ESTRATTO DELLA PAGINA:
============================================================

Dal 18 giugno la mostra Trasformazioni alla Sala Palazzo della Provvederia

09.06.2026 – 09:33 – La Sala Palazzo della Provvederia si prepara ad accogliere un nuovo appuntamento culturale di rilievo locale con l’apertura ufficiale della mostra personale dell’artista Alberto Facca, intitolata “Trasformazioni”. Dal 18 al 27 giugno, lo spazio espositivo ospiterà una selezione di opere nate dal recupero e dalla lavorazione di materiali naturali, offrendo ai visitatori un’occasione di riflessione sul legame tra il tempo, l’ambiente e il percorso dell’esistenza umana. L’evento, caratterizzato dall’accesso completamente gratuito per tutta la sua durata, si inserisce nel più ampio programma di manifestazioni territoriali de “Le Città in Festa”.

Il calendario ufficiale prevede l’inaugurazione giovedì 18 giugno alle ore 18. Da quel giorno e fino alla chiusura della manifestazione, le porte della sala rimarranno aperte al pubblico tutti i giorni della settimana, osservando un orario pomeridiano fisso compreso tra le 17.30 e le 19.30. La cura scientifica e organizzativa dell’esposizione è affidata ad Alessandra Cusinato, che ha selezionato i lavori capaci di illustrare il percorso creativo dell’autore.

============================================================

(Record del dataset)
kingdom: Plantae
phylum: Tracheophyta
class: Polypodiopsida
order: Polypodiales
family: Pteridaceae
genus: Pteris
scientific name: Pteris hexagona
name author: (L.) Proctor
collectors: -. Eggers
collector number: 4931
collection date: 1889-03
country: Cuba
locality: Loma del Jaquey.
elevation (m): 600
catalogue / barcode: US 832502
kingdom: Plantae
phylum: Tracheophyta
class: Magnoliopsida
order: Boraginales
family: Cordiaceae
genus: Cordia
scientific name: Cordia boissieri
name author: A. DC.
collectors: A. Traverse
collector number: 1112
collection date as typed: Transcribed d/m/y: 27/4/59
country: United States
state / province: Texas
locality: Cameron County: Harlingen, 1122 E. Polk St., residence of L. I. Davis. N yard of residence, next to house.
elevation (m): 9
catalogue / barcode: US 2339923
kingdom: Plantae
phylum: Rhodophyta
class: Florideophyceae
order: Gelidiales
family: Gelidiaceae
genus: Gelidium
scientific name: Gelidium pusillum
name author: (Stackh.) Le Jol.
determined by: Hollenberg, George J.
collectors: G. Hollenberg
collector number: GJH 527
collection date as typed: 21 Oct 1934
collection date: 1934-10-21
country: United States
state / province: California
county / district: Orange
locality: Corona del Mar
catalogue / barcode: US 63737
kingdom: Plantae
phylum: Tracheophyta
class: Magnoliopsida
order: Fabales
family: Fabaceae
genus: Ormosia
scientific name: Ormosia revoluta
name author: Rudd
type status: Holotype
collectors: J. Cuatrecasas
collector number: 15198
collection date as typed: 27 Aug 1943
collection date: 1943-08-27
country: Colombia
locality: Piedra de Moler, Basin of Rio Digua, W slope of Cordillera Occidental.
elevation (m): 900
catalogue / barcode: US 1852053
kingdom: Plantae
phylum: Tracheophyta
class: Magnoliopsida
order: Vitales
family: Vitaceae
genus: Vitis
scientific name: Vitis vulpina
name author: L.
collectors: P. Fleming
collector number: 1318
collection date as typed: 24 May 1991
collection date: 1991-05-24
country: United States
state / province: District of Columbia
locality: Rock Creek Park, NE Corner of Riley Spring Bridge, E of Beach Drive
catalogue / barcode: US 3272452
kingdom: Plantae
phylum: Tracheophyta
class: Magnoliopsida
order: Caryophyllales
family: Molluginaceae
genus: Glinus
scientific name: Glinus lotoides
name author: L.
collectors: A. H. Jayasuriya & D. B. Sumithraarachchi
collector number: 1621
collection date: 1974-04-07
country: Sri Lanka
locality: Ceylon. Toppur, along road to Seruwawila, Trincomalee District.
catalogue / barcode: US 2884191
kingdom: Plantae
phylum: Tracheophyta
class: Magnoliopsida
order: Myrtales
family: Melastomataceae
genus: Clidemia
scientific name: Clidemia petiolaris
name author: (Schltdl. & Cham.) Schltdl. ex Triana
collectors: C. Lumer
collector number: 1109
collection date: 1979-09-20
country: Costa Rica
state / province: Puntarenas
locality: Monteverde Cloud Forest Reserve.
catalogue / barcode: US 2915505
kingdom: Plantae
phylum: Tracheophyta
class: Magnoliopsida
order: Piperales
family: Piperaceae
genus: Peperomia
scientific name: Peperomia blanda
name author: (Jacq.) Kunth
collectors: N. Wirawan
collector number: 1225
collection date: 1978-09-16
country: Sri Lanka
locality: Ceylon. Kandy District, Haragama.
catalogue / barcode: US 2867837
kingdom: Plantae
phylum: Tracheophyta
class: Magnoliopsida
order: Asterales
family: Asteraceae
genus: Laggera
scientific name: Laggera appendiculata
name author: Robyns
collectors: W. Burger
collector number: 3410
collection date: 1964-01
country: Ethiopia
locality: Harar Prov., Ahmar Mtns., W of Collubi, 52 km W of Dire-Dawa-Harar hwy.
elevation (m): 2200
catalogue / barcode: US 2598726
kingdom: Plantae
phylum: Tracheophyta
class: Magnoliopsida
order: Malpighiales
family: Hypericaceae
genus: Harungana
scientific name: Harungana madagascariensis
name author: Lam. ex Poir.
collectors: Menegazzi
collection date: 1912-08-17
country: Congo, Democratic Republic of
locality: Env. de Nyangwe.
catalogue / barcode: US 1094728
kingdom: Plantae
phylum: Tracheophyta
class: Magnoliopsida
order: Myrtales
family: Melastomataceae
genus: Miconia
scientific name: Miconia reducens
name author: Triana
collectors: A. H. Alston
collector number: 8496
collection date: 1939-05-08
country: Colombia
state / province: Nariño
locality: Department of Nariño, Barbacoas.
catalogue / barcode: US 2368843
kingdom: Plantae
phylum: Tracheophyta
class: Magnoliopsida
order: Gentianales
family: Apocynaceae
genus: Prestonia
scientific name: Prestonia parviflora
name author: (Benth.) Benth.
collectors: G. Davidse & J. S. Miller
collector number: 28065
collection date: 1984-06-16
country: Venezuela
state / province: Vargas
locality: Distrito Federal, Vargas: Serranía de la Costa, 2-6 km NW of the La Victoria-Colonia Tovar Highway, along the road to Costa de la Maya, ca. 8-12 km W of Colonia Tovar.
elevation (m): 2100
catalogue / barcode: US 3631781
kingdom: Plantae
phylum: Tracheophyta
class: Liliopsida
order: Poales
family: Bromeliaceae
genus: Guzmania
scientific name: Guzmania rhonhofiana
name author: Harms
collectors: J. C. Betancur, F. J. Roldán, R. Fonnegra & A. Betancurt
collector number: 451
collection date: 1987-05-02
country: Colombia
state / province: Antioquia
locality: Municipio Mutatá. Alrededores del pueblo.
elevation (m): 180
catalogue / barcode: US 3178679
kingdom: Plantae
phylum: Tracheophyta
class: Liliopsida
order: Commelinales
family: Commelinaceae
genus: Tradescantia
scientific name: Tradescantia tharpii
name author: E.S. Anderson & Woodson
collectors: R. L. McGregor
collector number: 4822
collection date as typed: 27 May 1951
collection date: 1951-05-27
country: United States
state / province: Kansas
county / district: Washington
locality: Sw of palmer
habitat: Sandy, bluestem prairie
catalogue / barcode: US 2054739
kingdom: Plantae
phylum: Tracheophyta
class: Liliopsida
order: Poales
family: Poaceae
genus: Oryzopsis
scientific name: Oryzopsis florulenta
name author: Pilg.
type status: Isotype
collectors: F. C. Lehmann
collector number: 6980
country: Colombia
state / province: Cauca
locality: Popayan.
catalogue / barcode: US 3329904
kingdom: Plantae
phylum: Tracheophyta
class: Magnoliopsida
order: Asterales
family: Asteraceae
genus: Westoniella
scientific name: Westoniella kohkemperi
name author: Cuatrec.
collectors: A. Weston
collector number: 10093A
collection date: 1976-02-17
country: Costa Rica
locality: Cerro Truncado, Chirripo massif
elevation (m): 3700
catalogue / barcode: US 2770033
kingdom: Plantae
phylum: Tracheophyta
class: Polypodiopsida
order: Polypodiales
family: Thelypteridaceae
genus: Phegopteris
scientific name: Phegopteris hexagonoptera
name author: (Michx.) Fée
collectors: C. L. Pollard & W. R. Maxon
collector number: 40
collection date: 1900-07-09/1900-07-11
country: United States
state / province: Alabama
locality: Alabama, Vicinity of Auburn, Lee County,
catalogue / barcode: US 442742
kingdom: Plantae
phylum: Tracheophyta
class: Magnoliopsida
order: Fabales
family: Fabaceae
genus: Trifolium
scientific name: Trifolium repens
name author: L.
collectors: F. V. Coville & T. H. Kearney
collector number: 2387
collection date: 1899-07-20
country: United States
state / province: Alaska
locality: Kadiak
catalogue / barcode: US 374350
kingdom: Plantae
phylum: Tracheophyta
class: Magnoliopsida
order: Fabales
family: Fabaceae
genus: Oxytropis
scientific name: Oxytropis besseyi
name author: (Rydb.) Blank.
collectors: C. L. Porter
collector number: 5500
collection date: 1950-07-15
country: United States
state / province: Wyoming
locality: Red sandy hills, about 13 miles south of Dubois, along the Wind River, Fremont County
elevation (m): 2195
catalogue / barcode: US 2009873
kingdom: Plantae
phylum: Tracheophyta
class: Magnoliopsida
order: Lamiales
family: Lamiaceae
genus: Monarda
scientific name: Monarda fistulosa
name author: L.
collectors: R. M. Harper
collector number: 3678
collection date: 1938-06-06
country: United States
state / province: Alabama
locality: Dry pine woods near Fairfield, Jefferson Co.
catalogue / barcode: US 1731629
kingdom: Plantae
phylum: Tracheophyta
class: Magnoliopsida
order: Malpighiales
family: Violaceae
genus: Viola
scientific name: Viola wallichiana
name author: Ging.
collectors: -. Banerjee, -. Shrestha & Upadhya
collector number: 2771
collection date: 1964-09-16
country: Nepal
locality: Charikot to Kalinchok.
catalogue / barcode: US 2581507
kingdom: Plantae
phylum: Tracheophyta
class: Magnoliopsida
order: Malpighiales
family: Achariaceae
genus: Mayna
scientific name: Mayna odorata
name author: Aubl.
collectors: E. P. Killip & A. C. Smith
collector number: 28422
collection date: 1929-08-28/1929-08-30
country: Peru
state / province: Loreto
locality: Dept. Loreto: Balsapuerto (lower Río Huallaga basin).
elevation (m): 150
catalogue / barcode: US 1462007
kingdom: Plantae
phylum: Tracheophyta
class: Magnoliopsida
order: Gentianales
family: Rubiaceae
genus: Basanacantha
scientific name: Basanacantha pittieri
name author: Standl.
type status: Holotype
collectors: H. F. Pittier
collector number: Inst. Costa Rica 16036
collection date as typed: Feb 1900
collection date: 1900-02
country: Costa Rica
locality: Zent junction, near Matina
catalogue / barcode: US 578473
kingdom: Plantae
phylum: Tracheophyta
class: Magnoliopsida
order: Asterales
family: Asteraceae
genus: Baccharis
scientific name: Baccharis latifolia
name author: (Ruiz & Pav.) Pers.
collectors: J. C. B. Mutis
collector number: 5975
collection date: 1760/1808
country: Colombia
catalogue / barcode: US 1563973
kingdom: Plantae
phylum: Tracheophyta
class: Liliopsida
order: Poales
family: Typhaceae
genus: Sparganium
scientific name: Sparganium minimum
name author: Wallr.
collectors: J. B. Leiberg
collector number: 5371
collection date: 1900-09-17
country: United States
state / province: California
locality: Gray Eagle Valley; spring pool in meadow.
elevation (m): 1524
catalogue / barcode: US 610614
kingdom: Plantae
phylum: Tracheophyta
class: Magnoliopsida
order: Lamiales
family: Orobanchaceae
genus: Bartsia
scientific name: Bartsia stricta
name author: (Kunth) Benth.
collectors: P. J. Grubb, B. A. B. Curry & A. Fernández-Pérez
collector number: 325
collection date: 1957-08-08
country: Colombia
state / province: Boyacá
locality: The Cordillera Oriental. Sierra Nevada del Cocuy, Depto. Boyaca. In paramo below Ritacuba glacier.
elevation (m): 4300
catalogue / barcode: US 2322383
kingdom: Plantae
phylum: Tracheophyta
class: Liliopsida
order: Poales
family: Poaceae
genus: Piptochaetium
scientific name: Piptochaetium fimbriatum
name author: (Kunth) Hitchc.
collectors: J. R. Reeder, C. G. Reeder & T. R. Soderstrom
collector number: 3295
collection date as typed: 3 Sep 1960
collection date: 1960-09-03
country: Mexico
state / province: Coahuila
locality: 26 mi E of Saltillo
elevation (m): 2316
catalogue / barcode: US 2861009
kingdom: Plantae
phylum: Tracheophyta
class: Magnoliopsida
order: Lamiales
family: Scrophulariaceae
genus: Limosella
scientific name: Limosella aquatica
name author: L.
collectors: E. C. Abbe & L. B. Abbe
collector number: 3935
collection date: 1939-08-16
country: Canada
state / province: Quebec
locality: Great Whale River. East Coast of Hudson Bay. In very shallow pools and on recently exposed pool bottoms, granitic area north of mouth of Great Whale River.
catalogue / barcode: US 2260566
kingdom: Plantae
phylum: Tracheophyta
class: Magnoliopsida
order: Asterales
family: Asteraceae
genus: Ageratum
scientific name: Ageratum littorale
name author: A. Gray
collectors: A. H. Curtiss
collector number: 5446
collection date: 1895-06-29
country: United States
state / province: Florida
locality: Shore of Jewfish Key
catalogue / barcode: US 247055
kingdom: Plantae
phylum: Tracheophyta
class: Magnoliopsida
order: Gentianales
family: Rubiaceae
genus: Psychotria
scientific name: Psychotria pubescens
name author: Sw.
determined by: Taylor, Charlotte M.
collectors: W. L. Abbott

============================================================

ISTRUZIONI:
• 1. Riporta parola per parola il passo dell'estratto sulla mostra che va da "Il calendario ufficiale" fino a "percorso creativo dell’autore.".
• 2. Secondo l'estratto sulla mostra, in quale orario la sala resta aperta al pubblico?
I dati provengono da un'altra fonte.

SOLUZIONI:
• 1.
Il calendario ufficiale prevede l’inaugurazione giovedì 18 giugno alle ore 18. Da quel giorno e fino alla chiusura della manifestazione, le porte della sala rimarranno aperte al pubblico tutti i giorni della settimana, osservando un orario pomeridiano fisso compreso tra le 17.30 e le 19.30. La cura scientifica e organizzativa dell’esposizione è affidata ad Alessandra Cusinato, che ha selezionato i lavori capaci di illustrare il percorso creativo dell’autore.

• 2. Tutti i giorni, dalle 17.30 alle 19.30.